* _Consigne à suivre_
Dans l'extrait à lire ci-dessous, recopiez à l'identique le passage qui s'ouvre sur les mots « Dans le numéro » et s'achève sur « voulu garder l’anonyme. ».

* _Extrait à lire_
Mais c'est pousser beaucoup trop loin la critique. La pièce n'a qu'un acte. Si l'examen se prolongeait davantage, la forme emporterait le fond ; ce qui ne serait pas juste. D'ailleurs ce serait aussi blesser la vérité, que de ne pas accorder quelques éloges à cette petite comédie, après l'avoir traitée si sévèrement. Le plus grand défaut qu'elle puisse offrir, c'est d'avoir pris pris rang au répertoire du théâtre Français ; là seulement elle n'est point à sa place : sur toute autre scène elle aurait été irréprochable.

Mlle Mars et Mlle. Levert ont été justement applaudies dans les rôles de Mme. de Belmont et de Mme. de Mareuil. Armand, qui joue Versac, s'est montré fat plutôt qu'amoureux. Michelot a rendu tout à fait nul le rôle ingrat de Saint-Alm.                    M.

Ce numéro du Journal des arts, des sciences, et de la littérature revient abondamment sue la pièce, tant pour signaler les opinions contradictoires qu’on a portées sur elle, que pour signaler son succès en province (Rouen, Caen, Bordeaux).

Dans le numéro 216 du 10 avril 1813, p 47, dans le Bulletin de Paris, à la date du 9 avril :

Au Français, la première représentation, depuis long-temps attendue, de la Suite d’un Bal masqué, a obtenu le plus grand succès ; mais l’auteur a voulu garder l’anonyme.

* _Enregistrements de données_
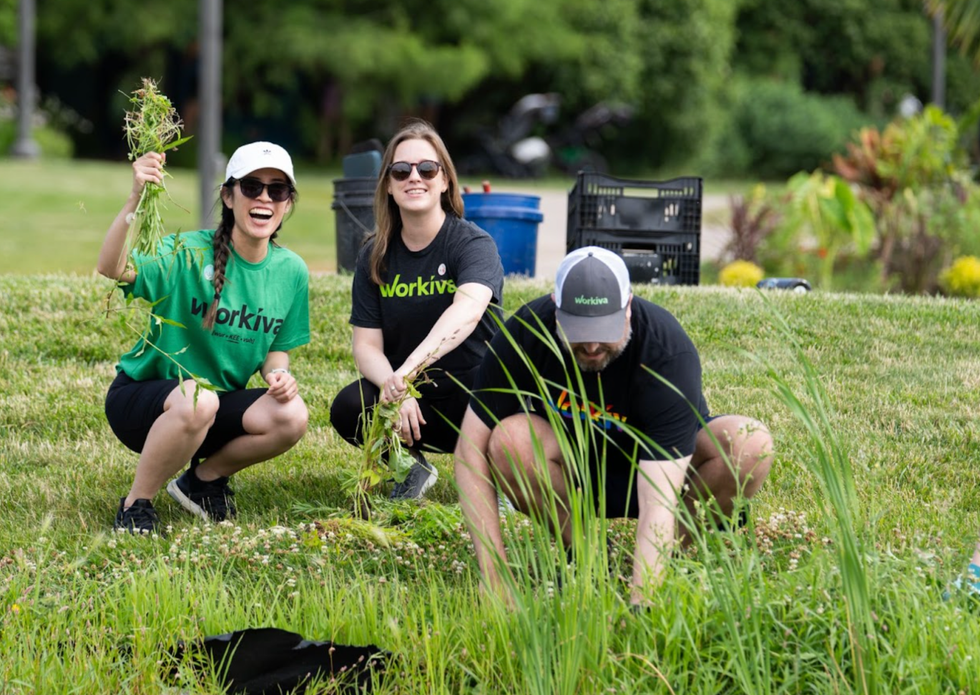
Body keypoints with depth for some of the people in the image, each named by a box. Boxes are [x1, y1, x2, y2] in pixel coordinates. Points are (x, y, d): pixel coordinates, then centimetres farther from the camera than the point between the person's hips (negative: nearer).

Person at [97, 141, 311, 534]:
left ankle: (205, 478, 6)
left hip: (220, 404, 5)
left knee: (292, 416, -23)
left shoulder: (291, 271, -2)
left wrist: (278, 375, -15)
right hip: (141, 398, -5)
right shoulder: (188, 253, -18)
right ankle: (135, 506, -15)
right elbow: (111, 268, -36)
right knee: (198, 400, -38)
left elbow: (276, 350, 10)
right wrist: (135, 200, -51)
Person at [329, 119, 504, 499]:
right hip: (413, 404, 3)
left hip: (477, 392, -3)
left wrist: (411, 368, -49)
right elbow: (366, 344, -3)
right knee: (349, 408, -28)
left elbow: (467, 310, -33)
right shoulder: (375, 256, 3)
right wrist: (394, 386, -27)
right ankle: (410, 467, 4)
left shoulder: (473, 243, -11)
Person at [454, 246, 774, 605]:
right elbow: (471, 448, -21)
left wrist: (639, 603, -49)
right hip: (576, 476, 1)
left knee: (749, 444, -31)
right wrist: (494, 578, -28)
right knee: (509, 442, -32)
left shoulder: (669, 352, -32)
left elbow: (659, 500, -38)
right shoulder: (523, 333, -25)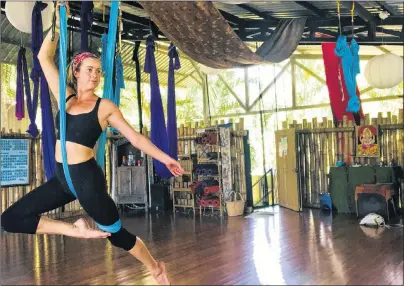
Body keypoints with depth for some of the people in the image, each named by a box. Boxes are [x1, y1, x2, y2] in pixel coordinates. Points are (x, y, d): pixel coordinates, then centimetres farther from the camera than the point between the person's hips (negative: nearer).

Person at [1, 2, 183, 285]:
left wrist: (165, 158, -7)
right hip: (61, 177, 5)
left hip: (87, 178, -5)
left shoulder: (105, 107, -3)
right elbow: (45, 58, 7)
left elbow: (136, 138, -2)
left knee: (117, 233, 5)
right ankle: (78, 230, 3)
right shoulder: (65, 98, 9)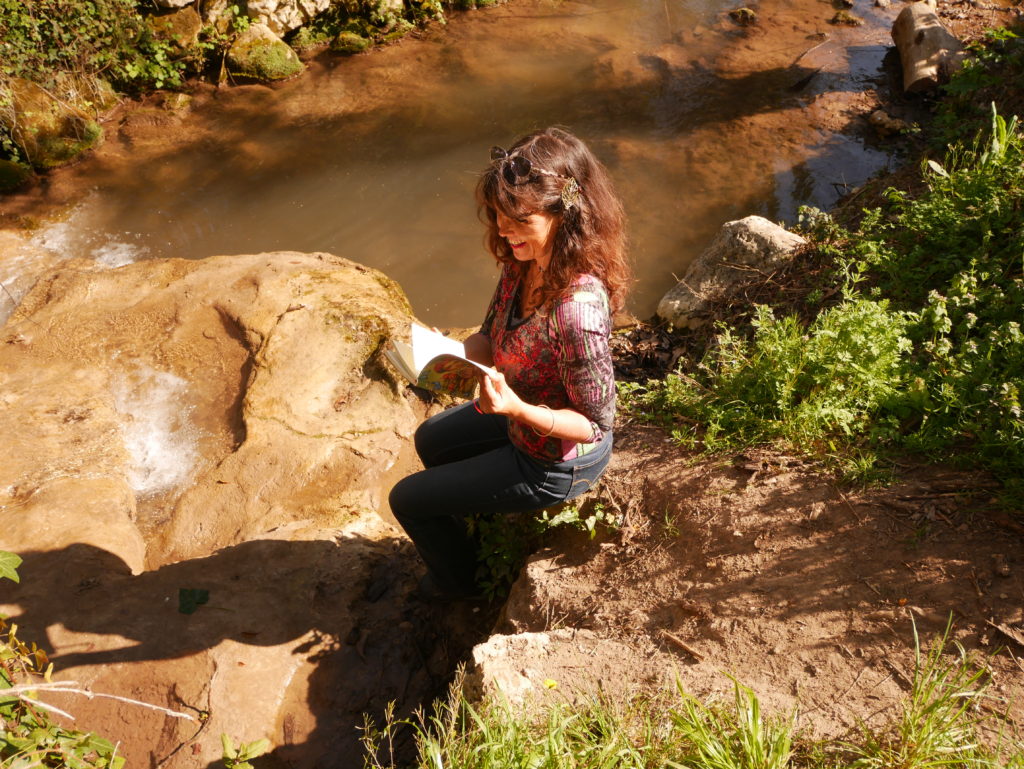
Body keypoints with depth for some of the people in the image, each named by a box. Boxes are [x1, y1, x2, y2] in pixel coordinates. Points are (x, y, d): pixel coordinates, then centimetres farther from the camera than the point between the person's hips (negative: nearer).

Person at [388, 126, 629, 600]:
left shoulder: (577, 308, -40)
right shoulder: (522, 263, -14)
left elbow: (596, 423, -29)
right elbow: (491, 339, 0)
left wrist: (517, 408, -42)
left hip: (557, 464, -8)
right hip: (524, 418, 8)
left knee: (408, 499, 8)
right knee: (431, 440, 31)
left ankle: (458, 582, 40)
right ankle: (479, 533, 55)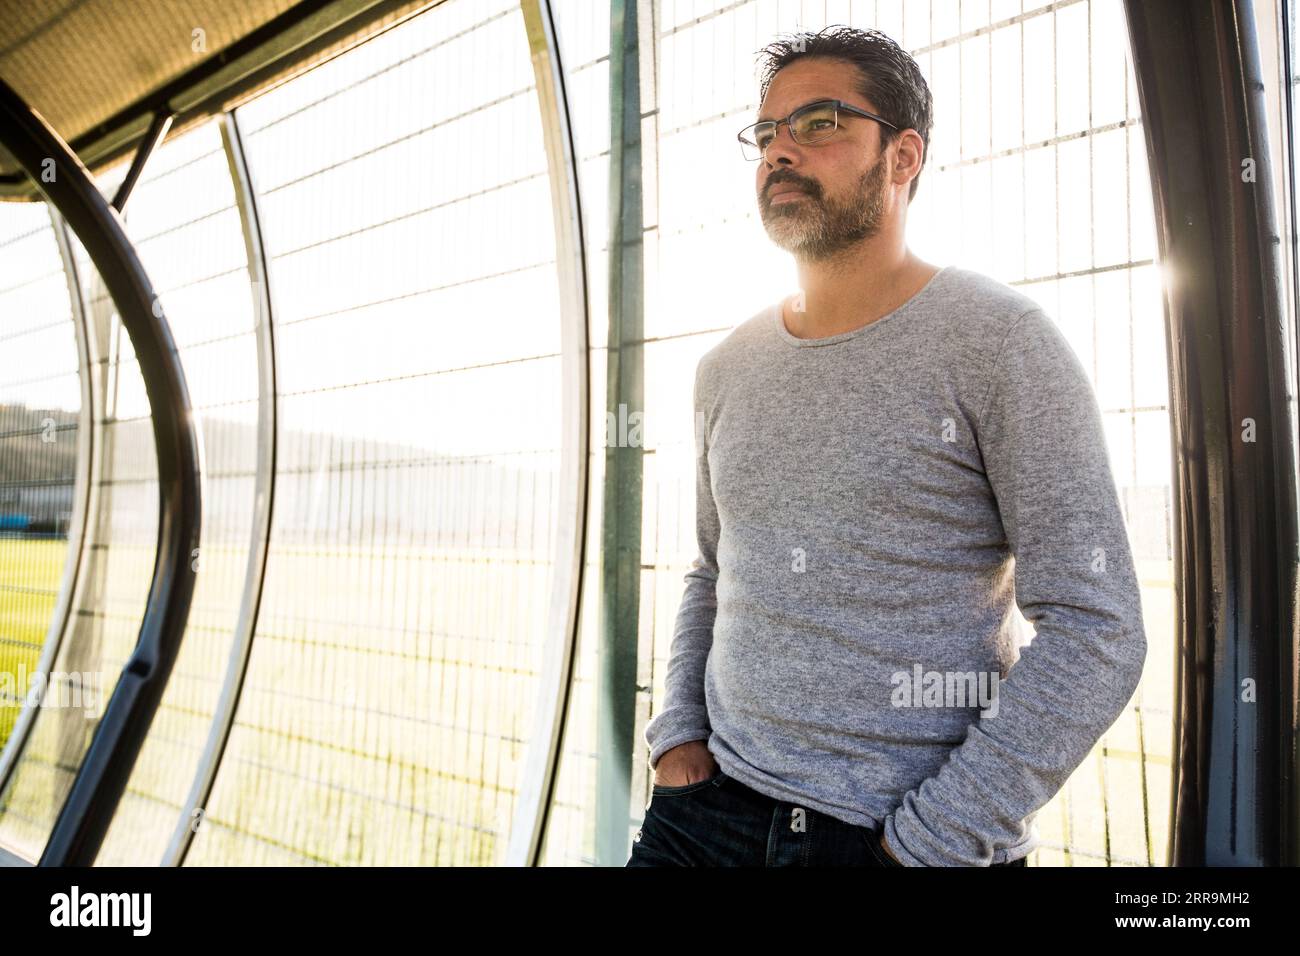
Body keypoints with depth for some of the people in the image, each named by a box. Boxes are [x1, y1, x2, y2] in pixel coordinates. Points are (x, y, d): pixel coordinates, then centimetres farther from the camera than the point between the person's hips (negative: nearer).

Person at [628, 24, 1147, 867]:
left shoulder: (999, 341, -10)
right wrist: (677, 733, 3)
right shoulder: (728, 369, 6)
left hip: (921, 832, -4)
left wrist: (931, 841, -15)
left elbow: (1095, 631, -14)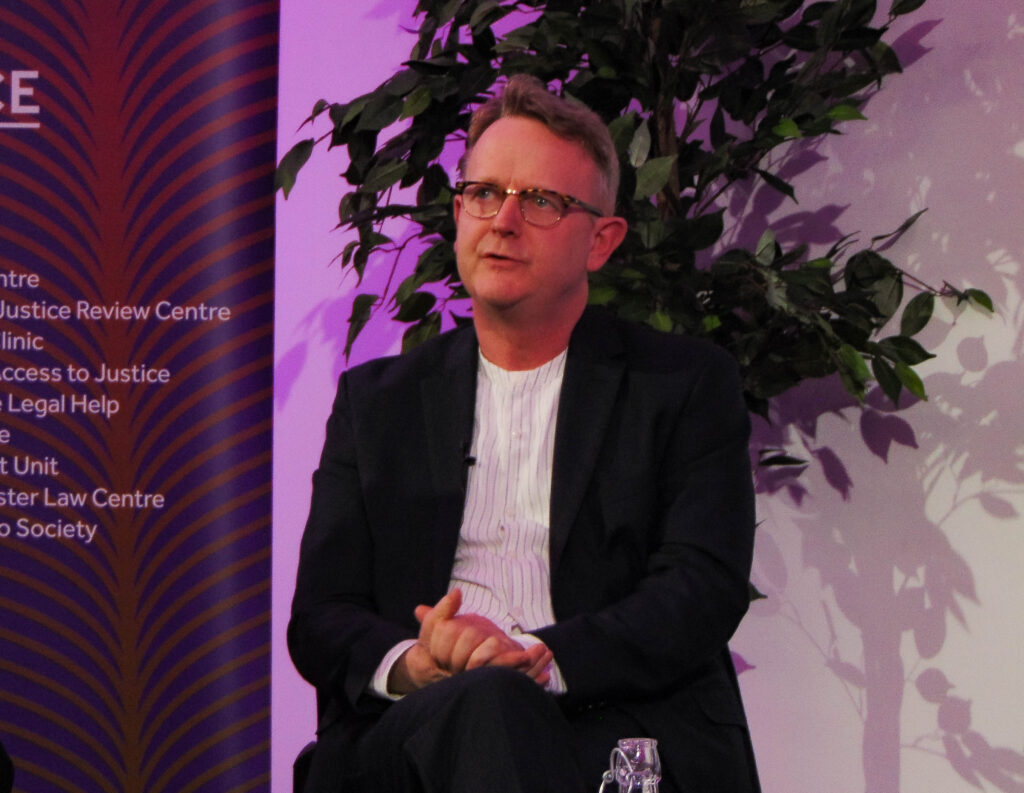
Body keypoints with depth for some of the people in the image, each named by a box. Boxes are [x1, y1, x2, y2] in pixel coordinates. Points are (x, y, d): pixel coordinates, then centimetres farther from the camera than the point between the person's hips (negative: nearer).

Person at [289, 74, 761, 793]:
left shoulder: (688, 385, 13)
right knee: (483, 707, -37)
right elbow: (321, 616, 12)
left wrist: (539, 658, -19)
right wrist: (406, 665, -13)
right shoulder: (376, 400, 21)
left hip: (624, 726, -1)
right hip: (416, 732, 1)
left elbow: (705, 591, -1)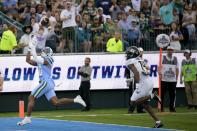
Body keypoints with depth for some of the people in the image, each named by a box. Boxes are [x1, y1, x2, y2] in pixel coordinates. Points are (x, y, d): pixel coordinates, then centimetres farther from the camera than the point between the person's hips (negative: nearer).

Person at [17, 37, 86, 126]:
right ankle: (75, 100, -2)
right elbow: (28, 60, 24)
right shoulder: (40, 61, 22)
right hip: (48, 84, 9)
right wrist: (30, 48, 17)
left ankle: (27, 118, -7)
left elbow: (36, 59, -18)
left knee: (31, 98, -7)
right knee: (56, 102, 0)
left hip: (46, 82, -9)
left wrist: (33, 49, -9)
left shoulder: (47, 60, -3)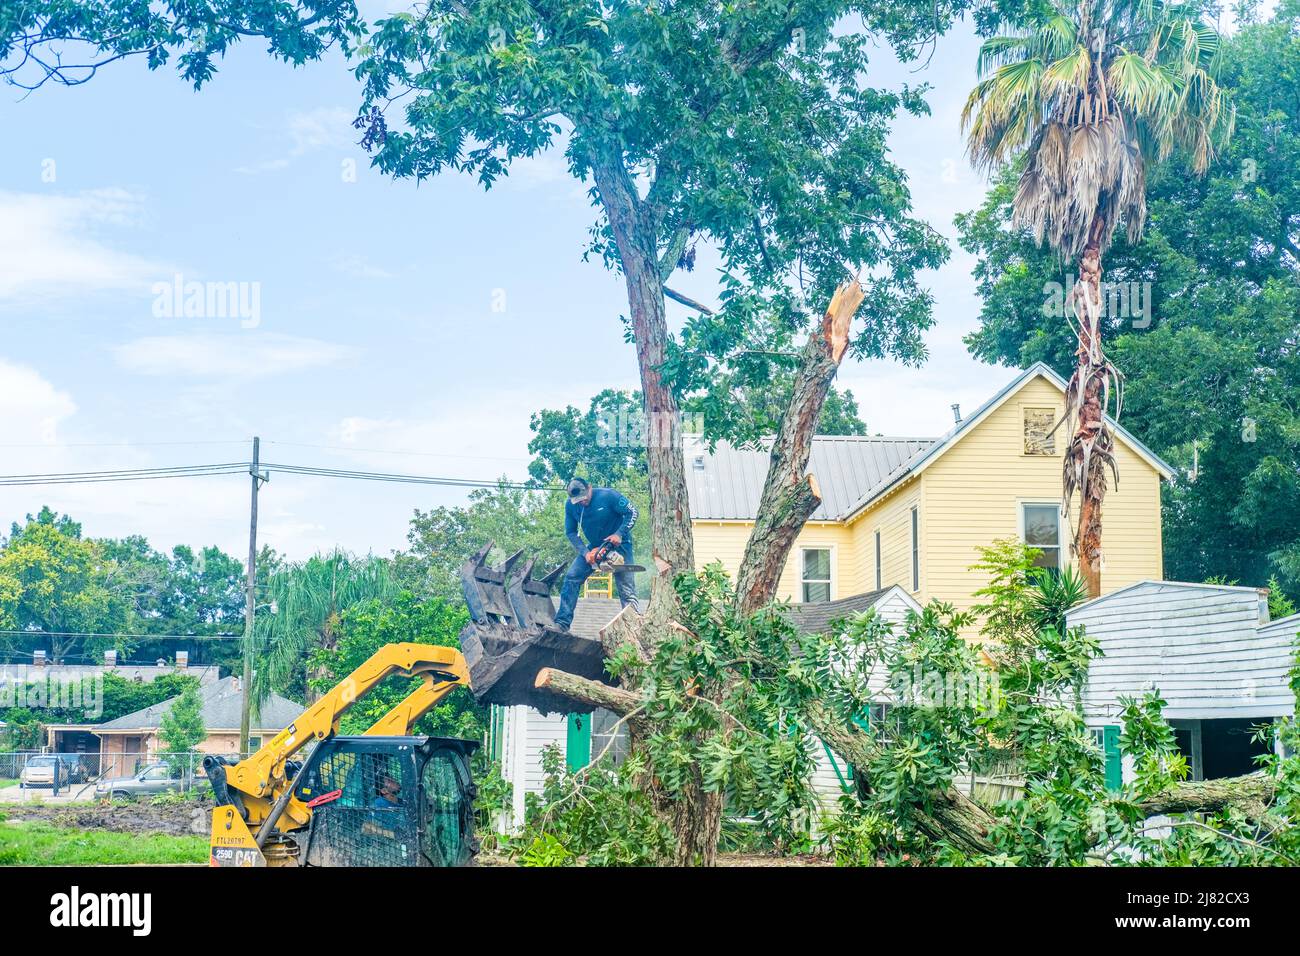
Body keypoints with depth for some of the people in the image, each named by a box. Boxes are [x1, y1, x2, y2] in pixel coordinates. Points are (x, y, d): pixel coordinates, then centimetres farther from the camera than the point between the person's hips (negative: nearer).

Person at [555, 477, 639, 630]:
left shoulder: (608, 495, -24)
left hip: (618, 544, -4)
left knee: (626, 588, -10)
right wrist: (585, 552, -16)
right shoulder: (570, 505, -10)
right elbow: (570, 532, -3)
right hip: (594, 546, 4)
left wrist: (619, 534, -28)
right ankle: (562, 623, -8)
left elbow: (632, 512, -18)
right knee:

* _Réponse attendue_
Dans le numéro 216 du 10 avril 1813, p 47, dans le Bulletin de Paris, à la date du 9 avril :

Au Français, la première représentation, depuis long-temps attendue, de la Suite d’un Bal masqué, a obtenu le plus grand succès ; mais l’auteur a voulu garder l’anonyme.